Bauern in Mersin versuchen das zu retten, was von ihrer Ernte noch übrig ist

Türkei: Ernte auf den Feldern nach heftigem Regen

Bauern in Tarsus, einer Stadt im Süden der türkischen Stadt Mersin, haben mit der Ernte ihrer Produkte auf den vom Regen zerstörten Feldern begonnen. 

Da die Felder geflutet sind, haben die Bauern in Tarsus früh mit der Ernte begonnen, um ihre Produkte zu retten. Aber die heftigen Regenfälle haben nicht nur die Ländereien geflutet, sondern auch das Alltagsleben in der Stadt unterbrochen.

Bauern sammelten Kohl, Spinat, Auberginen und Paprika, die nicht vom Regen beschädigt wurden. 
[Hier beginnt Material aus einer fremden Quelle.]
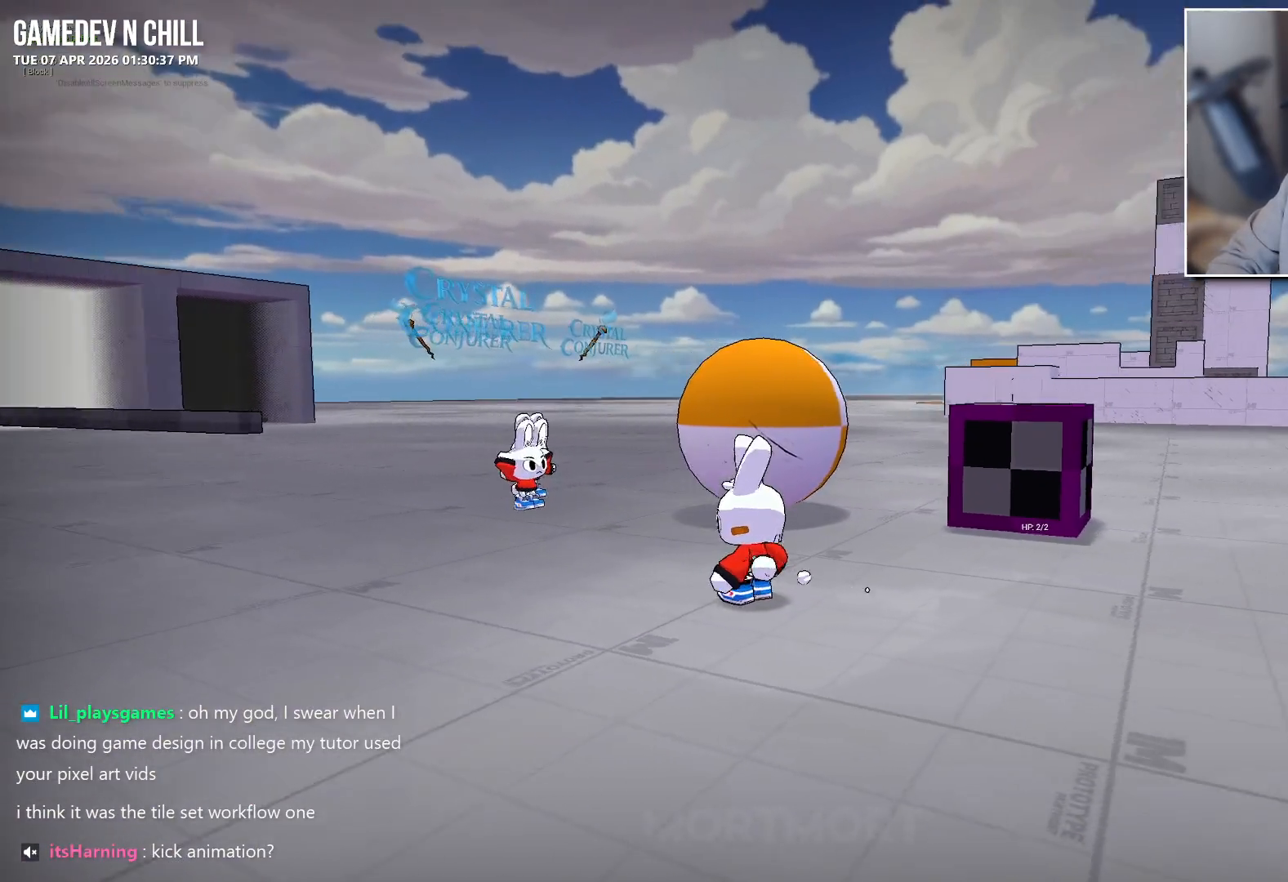
{"buttons": [], "left_stick": "up-left", "right_stick": "right", "events": []}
Ali Ergezer, Vorsitzender der Landwirtschaftskammer sagte, dass die Fläche für den Gewächshaus-Anbau wichtig sei und dass sie einer der größten Produzenten in der Türkei sein.

Ergezer sagte, dass Bauern Gemüse in einem Gebiet von 5000 Hektar anbauen. "Wegen des Regens haben wir einen Schaden auf einem Feld von 5000-6000 Hektar. Starker Regen hat unser Gemüse beeinflusst. Dieser Gewächshausanbau ist nicht modern, und manche von ihnen sind nicht einmal versichert. Sie müssen versichert werden", fügt Ergezer hinzu. Auberginen und Zucchinis wurden auf den gefluteten Feldern am meisten beschädigt. 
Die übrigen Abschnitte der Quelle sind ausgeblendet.